A critical part of what enables this research ecosystem to flourish is the continued flow of student talent and their contributions through MIT’s Undergraduate Research Opportunities Program (UROP), the MIT EECS 6A Program, and the new MIT-IBM Watson AI Lab Internship Program. Overall, more than 70 young researchers have not only accelerated their technical skill development but, through the guidance and support of the lab’s mentors, have gained knowledge in the AI domain to become emerging practitioners. That’s why the Lab continuously strives to identify promising students at all stages of exploring the potential of AI.

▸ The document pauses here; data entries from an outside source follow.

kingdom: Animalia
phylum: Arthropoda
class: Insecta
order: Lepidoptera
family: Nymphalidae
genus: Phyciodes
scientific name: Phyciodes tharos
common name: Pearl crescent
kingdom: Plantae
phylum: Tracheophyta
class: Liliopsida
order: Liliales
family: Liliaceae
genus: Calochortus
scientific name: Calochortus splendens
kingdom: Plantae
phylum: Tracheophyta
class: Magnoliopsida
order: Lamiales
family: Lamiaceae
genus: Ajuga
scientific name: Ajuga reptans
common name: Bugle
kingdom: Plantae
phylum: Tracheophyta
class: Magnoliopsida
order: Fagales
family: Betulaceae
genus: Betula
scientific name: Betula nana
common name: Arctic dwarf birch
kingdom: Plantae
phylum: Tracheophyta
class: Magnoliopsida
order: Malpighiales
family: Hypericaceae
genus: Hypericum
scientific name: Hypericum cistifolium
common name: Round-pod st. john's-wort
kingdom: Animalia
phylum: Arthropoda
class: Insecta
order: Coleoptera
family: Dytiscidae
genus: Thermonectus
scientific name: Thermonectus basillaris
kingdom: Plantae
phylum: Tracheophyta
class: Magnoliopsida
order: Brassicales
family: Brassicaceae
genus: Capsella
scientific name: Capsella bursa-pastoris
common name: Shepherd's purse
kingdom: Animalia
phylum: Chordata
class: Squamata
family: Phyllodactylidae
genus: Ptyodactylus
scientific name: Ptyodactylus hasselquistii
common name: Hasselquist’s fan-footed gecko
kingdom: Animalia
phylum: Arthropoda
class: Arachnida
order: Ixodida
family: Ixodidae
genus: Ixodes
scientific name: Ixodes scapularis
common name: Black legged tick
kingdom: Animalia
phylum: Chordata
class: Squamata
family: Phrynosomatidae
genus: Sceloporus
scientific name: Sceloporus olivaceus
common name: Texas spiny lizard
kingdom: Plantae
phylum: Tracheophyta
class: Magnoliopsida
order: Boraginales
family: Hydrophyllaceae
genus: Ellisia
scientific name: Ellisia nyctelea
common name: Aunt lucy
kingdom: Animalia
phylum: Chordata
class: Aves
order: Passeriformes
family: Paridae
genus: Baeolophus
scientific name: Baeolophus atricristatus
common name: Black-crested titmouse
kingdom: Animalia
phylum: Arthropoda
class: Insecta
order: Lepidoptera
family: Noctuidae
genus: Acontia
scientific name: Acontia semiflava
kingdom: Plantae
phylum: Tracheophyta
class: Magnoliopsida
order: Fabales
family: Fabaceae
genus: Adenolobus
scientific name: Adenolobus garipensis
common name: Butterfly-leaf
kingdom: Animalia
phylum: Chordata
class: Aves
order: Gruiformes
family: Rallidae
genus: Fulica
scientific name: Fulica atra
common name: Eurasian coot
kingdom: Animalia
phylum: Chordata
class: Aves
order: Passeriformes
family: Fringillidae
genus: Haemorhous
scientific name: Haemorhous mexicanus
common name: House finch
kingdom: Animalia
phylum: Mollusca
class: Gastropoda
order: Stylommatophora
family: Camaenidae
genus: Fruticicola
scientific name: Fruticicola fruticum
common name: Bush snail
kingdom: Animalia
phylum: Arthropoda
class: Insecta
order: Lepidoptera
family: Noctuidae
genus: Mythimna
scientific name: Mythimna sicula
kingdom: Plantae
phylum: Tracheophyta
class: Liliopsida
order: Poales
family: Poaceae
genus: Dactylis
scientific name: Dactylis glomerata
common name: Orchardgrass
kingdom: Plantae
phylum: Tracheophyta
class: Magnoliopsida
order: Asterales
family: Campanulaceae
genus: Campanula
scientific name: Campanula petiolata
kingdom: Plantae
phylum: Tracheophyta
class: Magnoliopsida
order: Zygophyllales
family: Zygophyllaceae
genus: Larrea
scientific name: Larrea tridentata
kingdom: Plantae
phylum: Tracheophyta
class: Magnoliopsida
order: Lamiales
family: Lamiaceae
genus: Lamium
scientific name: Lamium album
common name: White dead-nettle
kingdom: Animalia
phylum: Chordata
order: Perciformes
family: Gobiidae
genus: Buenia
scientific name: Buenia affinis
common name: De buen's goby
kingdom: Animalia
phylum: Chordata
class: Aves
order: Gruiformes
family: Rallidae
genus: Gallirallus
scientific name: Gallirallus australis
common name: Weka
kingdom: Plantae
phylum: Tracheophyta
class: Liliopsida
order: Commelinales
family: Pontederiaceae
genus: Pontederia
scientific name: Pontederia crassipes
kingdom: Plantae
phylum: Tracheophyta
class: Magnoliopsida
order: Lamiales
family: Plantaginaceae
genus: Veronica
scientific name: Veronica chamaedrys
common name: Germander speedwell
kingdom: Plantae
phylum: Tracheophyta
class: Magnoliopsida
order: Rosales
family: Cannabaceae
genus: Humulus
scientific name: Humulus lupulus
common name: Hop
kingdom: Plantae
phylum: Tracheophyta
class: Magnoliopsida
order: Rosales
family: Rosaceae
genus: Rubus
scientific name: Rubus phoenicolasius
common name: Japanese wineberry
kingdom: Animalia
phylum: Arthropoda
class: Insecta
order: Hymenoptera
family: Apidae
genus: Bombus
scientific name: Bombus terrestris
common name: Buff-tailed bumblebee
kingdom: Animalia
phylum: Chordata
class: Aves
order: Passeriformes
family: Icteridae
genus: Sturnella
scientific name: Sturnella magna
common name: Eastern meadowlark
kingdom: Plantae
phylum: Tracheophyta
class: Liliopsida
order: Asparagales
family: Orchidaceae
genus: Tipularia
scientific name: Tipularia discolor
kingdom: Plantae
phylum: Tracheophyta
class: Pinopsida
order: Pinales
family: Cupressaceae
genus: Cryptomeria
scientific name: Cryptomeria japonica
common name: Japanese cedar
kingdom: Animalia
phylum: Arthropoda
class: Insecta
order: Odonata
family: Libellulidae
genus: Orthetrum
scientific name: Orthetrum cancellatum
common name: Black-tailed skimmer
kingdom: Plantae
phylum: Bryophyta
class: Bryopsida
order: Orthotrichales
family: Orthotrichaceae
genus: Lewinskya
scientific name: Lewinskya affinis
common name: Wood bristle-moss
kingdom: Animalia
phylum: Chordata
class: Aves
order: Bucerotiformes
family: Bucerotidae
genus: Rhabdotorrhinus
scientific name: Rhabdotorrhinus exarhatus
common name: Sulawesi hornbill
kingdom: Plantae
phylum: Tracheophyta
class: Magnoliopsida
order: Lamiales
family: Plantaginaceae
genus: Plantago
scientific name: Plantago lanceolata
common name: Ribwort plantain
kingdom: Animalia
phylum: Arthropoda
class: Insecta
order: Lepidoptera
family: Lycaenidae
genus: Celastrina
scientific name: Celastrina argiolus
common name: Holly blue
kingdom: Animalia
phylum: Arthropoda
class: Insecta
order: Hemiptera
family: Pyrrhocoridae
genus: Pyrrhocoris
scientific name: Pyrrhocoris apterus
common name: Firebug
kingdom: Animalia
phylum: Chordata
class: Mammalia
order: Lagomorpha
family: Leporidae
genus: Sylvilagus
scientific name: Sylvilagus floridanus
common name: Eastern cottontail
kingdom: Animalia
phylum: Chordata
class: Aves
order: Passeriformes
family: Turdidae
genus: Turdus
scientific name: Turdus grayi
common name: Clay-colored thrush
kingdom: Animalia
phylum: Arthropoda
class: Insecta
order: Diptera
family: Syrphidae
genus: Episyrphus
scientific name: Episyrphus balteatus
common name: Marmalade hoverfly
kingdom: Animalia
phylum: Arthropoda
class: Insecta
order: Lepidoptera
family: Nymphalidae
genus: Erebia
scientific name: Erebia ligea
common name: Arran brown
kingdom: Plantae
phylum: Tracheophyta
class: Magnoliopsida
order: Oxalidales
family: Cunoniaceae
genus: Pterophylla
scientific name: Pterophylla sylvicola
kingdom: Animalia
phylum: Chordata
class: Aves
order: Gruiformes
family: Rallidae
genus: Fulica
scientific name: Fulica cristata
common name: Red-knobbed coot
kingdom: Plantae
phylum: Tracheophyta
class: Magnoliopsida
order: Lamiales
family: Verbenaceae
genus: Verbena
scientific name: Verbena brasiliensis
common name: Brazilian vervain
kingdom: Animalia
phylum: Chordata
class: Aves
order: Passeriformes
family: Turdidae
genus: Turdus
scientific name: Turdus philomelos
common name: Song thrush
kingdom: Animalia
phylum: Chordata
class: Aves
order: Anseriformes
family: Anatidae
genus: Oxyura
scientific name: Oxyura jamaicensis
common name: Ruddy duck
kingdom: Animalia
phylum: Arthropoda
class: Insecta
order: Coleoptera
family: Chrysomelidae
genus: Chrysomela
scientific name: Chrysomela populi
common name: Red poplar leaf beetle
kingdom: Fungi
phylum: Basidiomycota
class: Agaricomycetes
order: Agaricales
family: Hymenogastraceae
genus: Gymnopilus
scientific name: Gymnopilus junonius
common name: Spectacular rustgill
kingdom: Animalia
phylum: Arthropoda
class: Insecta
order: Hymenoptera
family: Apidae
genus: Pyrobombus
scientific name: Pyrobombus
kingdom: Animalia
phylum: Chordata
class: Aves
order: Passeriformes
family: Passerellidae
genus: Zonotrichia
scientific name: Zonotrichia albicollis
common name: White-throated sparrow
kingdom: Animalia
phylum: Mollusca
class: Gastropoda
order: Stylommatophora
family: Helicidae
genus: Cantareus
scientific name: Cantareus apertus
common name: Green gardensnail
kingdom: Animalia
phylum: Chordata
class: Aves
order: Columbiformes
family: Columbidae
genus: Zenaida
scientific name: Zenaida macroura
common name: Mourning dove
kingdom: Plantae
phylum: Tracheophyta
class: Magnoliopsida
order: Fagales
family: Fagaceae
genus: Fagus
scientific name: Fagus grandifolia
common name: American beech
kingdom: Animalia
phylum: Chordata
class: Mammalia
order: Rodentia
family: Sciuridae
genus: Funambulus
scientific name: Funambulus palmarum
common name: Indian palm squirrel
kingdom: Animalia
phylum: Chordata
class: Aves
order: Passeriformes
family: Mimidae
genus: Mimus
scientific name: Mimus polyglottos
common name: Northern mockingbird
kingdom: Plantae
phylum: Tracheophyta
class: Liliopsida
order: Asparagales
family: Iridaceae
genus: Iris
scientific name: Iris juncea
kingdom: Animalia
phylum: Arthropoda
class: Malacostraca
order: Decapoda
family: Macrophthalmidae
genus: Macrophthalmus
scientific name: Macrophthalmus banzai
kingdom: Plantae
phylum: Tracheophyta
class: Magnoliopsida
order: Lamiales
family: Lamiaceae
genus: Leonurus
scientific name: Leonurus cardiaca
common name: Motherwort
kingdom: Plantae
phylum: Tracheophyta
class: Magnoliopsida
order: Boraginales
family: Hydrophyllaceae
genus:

“To unlock the full economic and social potential of AI, we need to foster ‘useful and efficient intelligence,’” says Sriram Raghavan, IBM Research VP for AI and president of IBM Labs. “To turn the promise of AI into progress, it is critical that we continue to focus on innovations to develop efficient, optimized, and fit-for-purpose models that can be easily adapted to specific domains and use cases. Academia-industry collaborations, such as the MIT-IBM Watson AI Lab, help advance the breakthroughs that make this possible.”